Addition and Subtraction: Matrices must be the same size ($m$ rows $\times$ $n$ columns). Add or subtract corresponding elements. For matrices $\mathbf{A}$ and $\mathbf{B}$:

$$\mathbf{A} + \mathbf{B} = [a_{ij} + b_{ij}]$$ $$\mathbf{A} - \mathbf{B} = [a_{ij} - b_{ij}]$$

Properties include commutativity ($\mathbf{A} + \mathbf{B} = \mathbf{B} + \mathbf{A}$) and associativity ($\mathbf{A} + (\mathbf{B} + \mathbf{C}) = (\mathbf{A} + \mathbf{B}) + \mathbf{C}$).

Scalar Multiplication: Multiply every element of a matrix by a scalar (real number) $c$:

$$c\mathbf{A} = [c \cdot a_{ij}]$$

Scalars distribute over matrix addition: $c(\mathbf{A} + \mathbf{B}) = c\mathbf{A} + c\mathbf{B}$.

Matrix Multiplication: The product $\mathbf{AB}$ is defined only if $\mathbf{A}$ is $m \times n$ and $\mathbf{B}$ is $n \times p$ (columns of $\mathbf{A}$ = rows of $\mathbf{B}$). The result is an $m \times p$ matrix.

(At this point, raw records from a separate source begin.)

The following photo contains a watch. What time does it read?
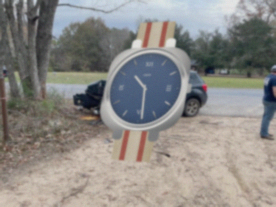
10:29
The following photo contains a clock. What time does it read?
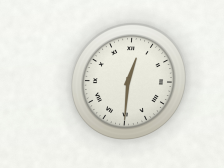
12:30
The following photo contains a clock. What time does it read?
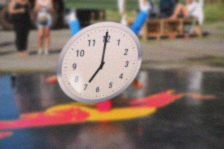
7:00
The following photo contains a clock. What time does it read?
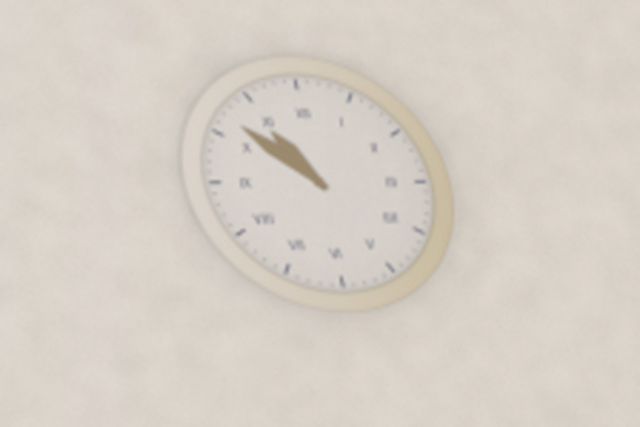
10:52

The element in row $i$, column $j$ of $\mathbf{AB}$ is computed by taking the dot product of row $i$ of $\mathbf{A}$ and column $j$ of $\mathbf{B}$:

$$(\mathbf{AB})_{ij} = \sum_{k=1}^{n} a_{ik} b_{kj} \quad \text{(sum from } k=1 \text{ to } n\text{)}$$

Key properties:

• Associative: $(\mathbf{AB})\mathbf{C} = \mathbf{A}(\mathbf{BC})$
• Distributive: $\mathbf{A}(\mathbf{B}+\mathbf{C}) = \mathbf{AB} + \mathbf{AC}$ and $(\mathbf{A}+\mathbf{B})\mathbf{C} = \mathbf{AC} + \mathbf{BC}$
• NOT Commutative: $\mathbf{AB} \neq \mathbf{BA}$ in general (even if both products exist).
• Identity Matrix: The $n \times n$ identity matrix $\mathbf{I}_n$ (1s on diagonal, 0s elsewhere) acts like 1: $\mathbf{A}\mathbf{I} = \mathbf{A}$ and $\mathbf{I}\mathbf{A} = \mathbf{A}$ for compatible $\mathbf{A}$.

Transpose: The transpose of an $m \times n$ matrix $\mathbf{A}$, denoted $\mathbf{A}^\top$, is the $n \times m$ matrix formed by swapping rows and columns: $(\mathbf{A}^\top)_{ij} = a_{ji}$. Properties include:

$$(\mathbf{A}^\top)^\top = \mathbf{A}$$ $$(\mathbf{A} + \mathbf{B})^\top = \mathbf{A}^\top + \mathbf{B}^\top$$ $$(c\mathbf{A})^\top = c \mathbf{A}^\top$$ $$(\mathbf{AB})^\top = \mathbf{B}^\top \mathbf{A}^\top \quad \text{(note the order reversal!)}$$

Critical Considerations:

• Dimension Mismatch: Attempting addition/subtraction on different-sized matrices or multiplication where columns of first $\neq$ rows of second is undefined.
• Zero Matrix: The matrix $\mathbf{0}$ (all zeros) acts as the additive identity: $\mathbf{A} + \mathbf{0} = \mathbf{A}$.